“The real voyage of discovery consists not in seeking new landscapes but in having new eyes.” — Marcel Proust
Every landscape photographer remembers the first time they stood in front of a sweeping vista, camera in hand, heart pounding, only to get home and find the photos didn’t match the magic of the moment. The mountains were there. The light was there. But somehow… it didn’t translate.
It’s not because you weren’t in a beautiful place. It’s because you hadn’t yet learned to see.
The Photographer’s Eye: A Learned Perspective
Proust’s quote hits deep for photographers. At first glance, it might seem like good gear, epic locations, and perfect timing are all you need to make a great landscape image. But real growth as a landscape photographer doesn’t come from hopping from one jaw-dropping location to the next. It comes from training your vision—learning to see light, lines, emotion, story.
Learning to “have new eyes” means seeing the world not just as it is, but as it feels.
And that’s a skill you build over time.
Seeing vs. Looking
We’re all used to looking at things. But seeing is intentional. It’s noticing the way morning light grazes a hillside or how a lone tree adds balance to a frame. It’s understanding how clouds shape mood or how shadows can guide the eye. It’s seeing relationships between elements—foreground, middle ground, and background—and knowing how they work together in a frame.
The Shift: From Tourist to Storyteller
When you stop hunting for the most “photogenic” spots and start focusing on how a scene speaks to you personally, your photography begins to change. You might find yourself spending an hour in the same spot, watching how the light evolves. Or revisiting a local patch of forest for the hundredth time, still finding something new.
The image below was taken on a forest trail deep inside Mt. Rainier National Park on an overcast day. I was just in awe of the majesty of this grove of trees and the path I was privileged to take to see this wonder. I felt hushed as I traversed the trail … and the person with me did not see what I saw, or feel what I felt. Train your eyes and you will feel the wonder!
You’re no longer collecting trophies. You’re telling stories.

How to Practice Seeing
- Slow Down: Before you even take out your camera, take a few minutes just to observe. Ask yourself what you’re feeling in that moment and how you might express that visually.
- Shoot Familiar Places: Challenge yourself to photograph the same place in different seasons, times of day, or weather. The more you revisit, the more deeply you’ll learn to see it.
- Study the Masters: Look at the work of photographers who move you—not just for their locations, but for their use of composition, light, and emotion.

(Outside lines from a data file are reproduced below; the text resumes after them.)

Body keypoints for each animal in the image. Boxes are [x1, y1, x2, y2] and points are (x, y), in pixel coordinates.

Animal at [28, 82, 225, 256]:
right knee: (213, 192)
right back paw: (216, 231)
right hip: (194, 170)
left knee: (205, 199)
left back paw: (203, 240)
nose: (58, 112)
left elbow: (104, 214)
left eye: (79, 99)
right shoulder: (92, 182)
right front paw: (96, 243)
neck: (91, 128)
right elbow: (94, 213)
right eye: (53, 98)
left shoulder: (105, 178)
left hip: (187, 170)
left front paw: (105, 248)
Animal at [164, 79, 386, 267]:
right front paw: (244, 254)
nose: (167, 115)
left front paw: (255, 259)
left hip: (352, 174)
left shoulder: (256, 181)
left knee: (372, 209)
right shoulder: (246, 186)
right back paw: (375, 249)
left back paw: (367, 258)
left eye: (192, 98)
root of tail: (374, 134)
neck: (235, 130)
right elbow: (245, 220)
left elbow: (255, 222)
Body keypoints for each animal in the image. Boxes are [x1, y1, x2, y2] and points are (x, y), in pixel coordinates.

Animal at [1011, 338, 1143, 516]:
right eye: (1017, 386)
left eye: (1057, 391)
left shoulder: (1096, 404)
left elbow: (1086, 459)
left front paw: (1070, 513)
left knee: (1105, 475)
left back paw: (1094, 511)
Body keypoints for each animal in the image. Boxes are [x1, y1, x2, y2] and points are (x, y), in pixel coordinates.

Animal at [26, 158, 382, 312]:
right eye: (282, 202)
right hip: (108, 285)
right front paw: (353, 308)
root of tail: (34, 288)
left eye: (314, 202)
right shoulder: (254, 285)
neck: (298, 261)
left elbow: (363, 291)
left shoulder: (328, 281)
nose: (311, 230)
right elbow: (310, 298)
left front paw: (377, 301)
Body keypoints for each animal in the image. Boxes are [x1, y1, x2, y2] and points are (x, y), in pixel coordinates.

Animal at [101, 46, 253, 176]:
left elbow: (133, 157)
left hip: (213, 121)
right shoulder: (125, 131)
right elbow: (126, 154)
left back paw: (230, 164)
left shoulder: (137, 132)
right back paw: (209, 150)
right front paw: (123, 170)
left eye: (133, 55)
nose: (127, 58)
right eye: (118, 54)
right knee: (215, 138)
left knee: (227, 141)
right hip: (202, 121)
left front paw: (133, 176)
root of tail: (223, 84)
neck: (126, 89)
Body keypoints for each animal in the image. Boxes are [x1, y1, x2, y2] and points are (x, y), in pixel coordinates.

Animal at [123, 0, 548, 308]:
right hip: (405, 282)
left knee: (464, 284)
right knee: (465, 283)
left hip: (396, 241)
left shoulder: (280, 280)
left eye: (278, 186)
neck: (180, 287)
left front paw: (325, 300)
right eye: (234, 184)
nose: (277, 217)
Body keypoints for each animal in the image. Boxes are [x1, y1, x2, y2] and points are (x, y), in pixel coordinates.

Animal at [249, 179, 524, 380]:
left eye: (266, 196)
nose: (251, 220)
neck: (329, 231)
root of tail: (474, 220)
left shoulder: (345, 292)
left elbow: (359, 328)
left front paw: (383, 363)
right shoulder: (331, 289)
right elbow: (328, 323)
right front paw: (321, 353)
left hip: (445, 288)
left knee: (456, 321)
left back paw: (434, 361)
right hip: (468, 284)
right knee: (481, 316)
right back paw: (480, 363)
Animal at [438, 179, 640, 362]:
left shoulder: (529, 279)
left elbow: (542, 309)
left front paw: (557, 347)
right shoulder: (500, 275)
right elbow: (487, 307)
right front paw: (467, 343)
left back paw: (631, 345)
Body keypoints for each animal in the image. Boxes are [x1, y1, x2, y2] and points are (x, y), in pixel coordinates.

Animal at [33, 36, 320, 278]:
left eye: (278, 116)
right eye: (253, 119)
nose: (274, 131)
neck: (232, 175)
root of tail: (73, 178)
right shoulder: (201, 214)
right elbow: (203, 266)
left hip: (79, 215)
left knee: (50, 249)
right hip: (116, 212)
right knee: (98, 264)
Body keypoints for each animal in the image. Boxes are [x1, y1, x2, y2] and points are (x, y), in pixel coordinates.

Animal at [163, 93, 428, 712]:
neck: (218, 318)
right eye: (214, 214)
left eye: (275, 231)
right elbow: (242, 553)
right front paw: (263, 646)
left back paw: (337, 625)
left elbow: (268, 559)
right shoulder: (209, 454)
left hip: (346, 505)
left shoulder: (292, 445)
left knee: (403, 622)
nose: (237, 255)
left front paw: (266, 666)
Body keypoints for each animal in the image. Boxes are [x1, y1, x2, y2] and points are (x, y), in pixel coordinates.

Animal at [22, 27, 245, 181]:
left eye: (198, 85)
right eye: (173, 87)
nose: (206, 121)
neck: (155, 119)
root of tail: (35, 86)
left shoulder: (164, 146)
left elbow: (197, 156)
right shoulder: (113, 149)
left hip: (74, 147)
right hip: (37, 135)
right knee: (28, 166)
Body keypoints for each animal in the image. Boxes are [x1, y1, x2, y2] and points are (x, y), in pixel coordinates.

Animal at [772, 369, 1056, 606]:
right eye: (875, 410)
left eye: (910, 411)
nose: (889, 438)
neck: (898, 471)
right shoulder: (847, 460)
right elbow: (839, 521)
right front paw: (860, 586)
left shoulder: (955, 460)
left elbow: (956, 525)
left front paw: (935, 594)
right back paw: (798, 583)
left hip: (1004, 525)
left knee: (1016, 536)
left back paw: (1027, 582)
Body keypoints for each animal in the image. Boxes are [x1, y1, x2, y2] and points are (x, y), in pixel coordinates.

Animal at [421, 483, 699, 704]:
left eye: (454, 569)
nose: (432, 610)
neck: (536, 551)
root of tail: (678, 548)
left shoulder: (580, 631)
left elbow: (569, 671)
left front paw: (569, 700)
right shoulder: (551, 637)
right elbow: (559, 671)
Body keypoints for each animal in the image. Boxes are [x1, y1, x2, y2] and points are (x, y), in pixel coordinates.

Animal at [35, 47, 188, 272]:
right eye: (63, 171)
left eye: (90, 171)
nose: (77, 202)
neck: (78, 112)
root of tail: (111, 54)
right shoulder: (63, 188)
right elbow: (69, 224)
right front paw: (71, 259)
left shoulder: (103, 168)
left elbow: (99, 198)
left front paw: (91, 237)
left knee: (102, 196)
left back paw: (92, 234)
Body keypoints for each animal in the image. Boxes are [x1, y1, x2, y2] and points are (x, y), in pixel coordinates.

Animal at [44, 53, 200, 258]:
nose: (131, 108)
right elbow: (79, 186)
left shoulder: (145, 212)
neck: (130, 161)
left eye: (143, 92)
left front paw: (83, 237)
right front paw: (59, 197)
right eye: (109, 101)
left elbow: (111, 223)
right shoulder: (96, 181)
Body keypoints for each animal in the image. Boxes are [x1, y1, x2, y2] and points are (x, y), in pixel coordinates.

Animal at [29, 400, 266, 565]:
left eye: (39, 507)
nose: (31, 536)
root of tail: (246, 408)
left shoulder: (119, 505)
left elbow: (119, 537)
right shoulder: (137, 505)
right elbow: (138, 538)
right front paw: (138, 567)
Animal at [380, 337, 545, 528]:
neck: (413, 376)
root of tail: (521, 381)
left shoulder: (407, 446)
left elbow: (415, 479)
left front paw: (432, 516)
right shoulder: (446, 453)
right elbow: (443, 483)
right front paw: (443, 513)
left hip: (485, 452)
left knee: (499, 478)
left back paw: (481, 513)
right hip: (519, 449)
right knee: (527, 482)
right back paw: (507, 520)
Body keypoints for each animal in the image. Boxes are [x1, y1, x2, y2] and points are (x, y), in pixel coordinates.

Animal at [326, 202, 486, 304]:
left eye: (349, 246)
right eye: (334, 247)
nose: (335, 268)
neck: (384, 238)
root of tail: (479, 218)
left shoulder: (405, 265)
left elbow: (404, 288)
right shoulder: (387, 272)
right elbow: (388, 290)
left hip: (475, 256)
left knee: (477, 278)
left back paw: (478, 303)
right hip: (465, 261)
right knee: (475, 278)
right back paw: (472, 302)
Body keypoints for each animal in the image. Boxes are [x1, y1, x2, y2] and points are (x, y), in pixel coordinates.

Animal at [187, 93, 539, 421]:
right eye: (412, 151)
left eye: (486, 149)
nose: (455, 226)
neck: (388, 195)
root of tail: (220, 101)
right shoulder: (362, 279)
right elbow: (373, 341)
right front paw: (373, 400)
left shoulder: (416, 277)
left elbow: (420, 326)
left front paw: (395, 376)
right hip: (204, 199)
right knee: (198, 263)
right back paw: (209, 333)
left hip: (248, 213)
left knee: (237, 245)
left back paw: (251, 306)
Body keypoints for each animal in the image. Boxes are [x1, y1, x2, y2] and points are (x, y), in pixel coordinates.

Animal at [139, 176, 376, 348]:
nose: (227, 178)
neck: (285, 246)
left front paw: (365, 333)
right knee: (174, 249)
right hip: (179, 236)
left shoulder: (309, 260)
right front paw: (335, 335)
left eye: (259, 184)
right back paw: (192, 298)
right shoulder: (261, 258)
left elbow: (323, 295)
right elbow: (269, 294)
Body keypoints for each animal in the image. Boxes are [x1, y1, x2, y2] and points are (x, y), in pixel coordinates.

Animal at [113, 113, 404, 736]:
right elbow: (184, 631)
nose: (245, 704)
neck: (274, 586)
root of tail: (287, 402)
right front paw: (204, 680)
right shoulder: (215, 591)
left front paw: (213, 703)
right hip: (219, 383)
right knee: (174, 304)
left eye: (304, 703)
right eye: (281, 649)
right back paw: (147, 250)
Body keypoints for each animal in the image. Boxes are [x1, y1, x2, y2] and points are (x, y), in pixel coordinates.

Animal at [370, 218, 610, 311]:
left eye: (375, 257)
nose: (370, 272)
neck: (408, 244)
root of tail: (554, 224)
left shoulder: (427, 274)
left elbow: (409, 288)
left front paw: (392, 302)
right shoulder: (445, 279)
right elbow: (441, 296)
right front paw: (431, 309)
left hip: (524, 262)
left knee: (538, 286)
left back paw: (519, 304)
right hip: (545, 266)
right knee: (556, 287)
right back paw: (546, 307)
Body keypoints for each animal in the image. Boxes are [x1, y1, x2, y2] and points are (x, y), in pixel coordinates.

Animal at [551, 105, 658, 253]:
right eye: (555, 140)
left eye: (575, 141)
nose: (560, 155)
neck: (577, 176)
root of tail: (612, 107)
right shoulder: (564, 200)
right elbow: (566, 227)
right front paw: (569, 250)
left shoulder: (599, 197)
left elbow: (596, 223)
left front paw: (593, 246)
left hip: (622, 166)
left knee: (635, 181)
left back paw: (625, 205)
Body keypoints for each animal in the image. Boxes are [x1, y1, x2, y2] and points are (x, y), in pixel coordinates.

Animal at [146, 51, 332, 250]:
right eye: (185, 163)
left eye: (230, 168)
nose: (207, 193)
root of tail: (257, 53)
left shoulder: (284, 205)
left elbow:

Try to deconstruct why their images resonate.
- Use Your Phone: Before pulling out your main camera, compose some test shots with your phone. It’s a fast way to train your compositional eye without the pressure of settings and gear.
- Journal What You See: After each shoot, jot down what you noticed—how the light behaved, what you felt, what worked and what didn’t. Over time, patterns will emerge in what draws your eye.
Final Thoughts
Great landscape photography isn’t about chasing epic—it’s about perceiving the extraordinary in the ordinary. When you train yourself to see like a storyteller rather than a tourist, every landscape becomes a canvas.
As Proust reminds us, the journey isn’t always about the next destination. Sometimes, it’s just about opening your eyes.